MSS: I love the community, I love the culture, and I love that St Paul’s is a school that recognises and champions the importance of Jesus in the world.
What hobbies do you enjoy?
MP: I play AFL during winter and have a long background of football (soccer). Summer soccer is great! I ride a bike less often than I’d like but time on the bike is a strange form of therapeutic suffering (I think cyclists will understand that). Hiking is great. Star Wars is great. Reading war history is great. Building model Spitfires is great. MSS: I enjoy running, woodturning, reading and playing music.
How does your faith influence your role?
MP: It’s very significant for a Chaplain to be influenced by faith in Jesus! It underpins all that we do as Chaplains. And let’s hope, increasingly more and more! If we are a Christ-centred community, we ought to be Christcentred people, and so this should work its way out in how we teach our classes, interact with our students, work in our faculties, care for our staff … just to name a few areas.
MSS: Faith has a huge impact on my role! I believe that God is real, that Jesus brings real and lasting hope, and that faith in Him is the only way for humanity to be right with God. I believe this is the good news that the whole world needs to hear! I love that we get to present this good news to students for them to interact with, ask questions of, and come to their own conclusions. Faith in God has a huge influence on my role – it’s the reason I do what I do!
What is your favourite verse in the Bible? Why?
MP: Tough question … Let’s go all of Isaiah 40. Big chapter, huge God, makes me feel small (and I need that).
MSS: My favourite verse is probably 1 Peter 3:18 – “For Christ died for sins once for all, the righteous for the unrighteous, to bring you to God. He was put to death in the body but made alive in the Spirit.” Such a clear explanation of what Jesus has done for us all!
Tell us about your family.
MP: My wife (Corinne) and two boys (Haddon, 11 and Jude, 6). Corinne is smart and brilliant, Haddon measured and law-abiding, and Jude is a bit of an incalculable entity – which makes life exciting.
MSS: I’m married to the lovely Steph. We live down south in some peaceful bushland with our dog, Peppermint, who has recently started chasing moths.
What do you reflect on as 2019 draws to a close?
MP: How can I (and we as Chaplains) best serve the St Paul’s community? How can we reach the nations with the Gospel and what role does our relationship with the International Baccalaureate and our international students play in that? How can I teach Christian Studies and PDHPE better?

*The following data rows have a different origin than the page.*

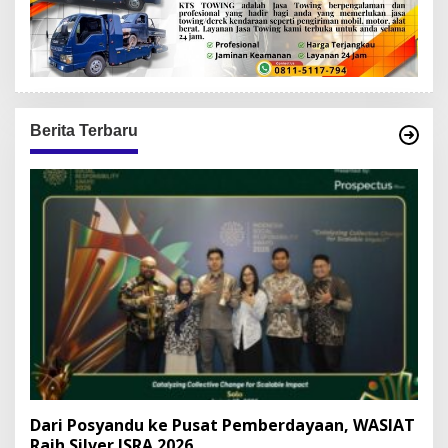
Berita Terbaru
Dari Posyandu ke Pusat Pemberdayaan, WASIAT
Raih Silver ISRA 2026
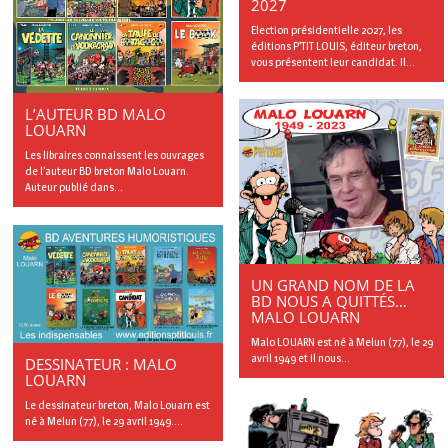
2027
Election présidentielle 2027, les
éditions P’TIT LOUIS, éditeur breton,
vous présentent leur candidat. Il...
L’AUTEUR BD MALO
LOUARN
Les libraires connaissent les ouvrages
de l’auteur BD breton Malo Louarn.
Auteur publié dans...
UN GRAND NOM DE LA
BD NOUS A QUITTÉS…
MALO LOUARN
Malo LOUARN est né à Melun (77), le 29
avril 1949 et il nous...
DESSINATEUR : MALO
LOUARN
Le dessinateur breton, Malo Louarn est
né à Melun (77), le 29 avril 1949....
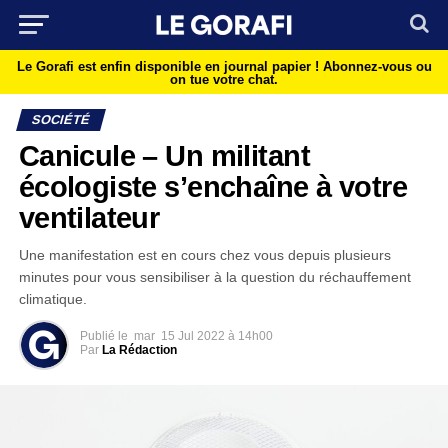
Le Gorafi est enfin disponible en journal papier !
Abonnez-vous ou
on tue votre chat.
SOCIÉTÉ
Canicule – Un militant
écologiste s’enchaîne à votre
ventilateur
Une manifestation est en cours chez vous depuis plusieurs
minutes pour vous sensibiliser à la question du réchauffement
climatique.
Publié le
mar
15 Jul 2022 à 14h00
Par
La Rédaction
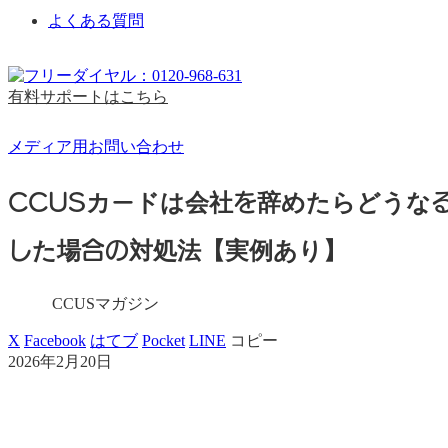
よくある質問
有料サポートはこちら
メディア用お問い合わせ
CCUSカードは会社を辞めたらどうな
した場合の対処法【実例あり】
CCUSマガジン
X
Facebook
はてブ
Pocket
LINE
コピー
2026年2月20日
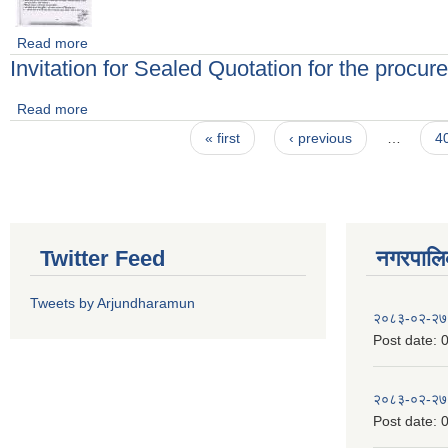
Read more
about प्रधानमन्त्री कृषि आधुनिकीकरण परियोजना अन्तर्गत नयाँ ब्लक विका
Invitation for Sealed Quotation for the proc
Read more
about Invitation for Sealed Quotation for the procureme
Pages
« first
‹ previous
…
4
Twitter Feed
नगरपालिका
Tweets by Arjundharamun
२०८३-०२-२७
Post date:
0
२०८३-०२-२७
Post date:
0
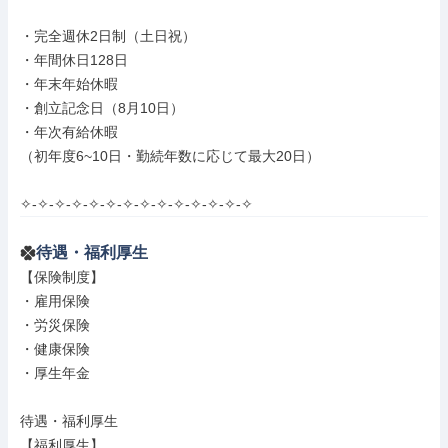
・完全週休2日制（土日祝）

・年間休日128日

・年末年始休暇

・創立記念日（8月10日）

・年次有給休暇

（初年度6~10日・勤続年数に応じて最大20日）

✧-✧-✧-✧-✧-✧-✧-✧-✧-✧-✧-✧-✧-✧
待遇・福利厚生
【保険制度】

・雇用保険

・労災保険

MSS: I’m reflecting on a huge year; a year where students have come to know God more. I’m reflecting that God has been in control even when it seems like things are out of control.
What are you looking forward to next year?
MP: Junior School Chapels, Senior Cru-group, getting to know our students and staff and families more, growing in understanding and knowledge of Christ, and seeing Him work in our school community.
MSS: I’m looking forward to growing more in my love and knowledge of God and encouraging staff and students in the same!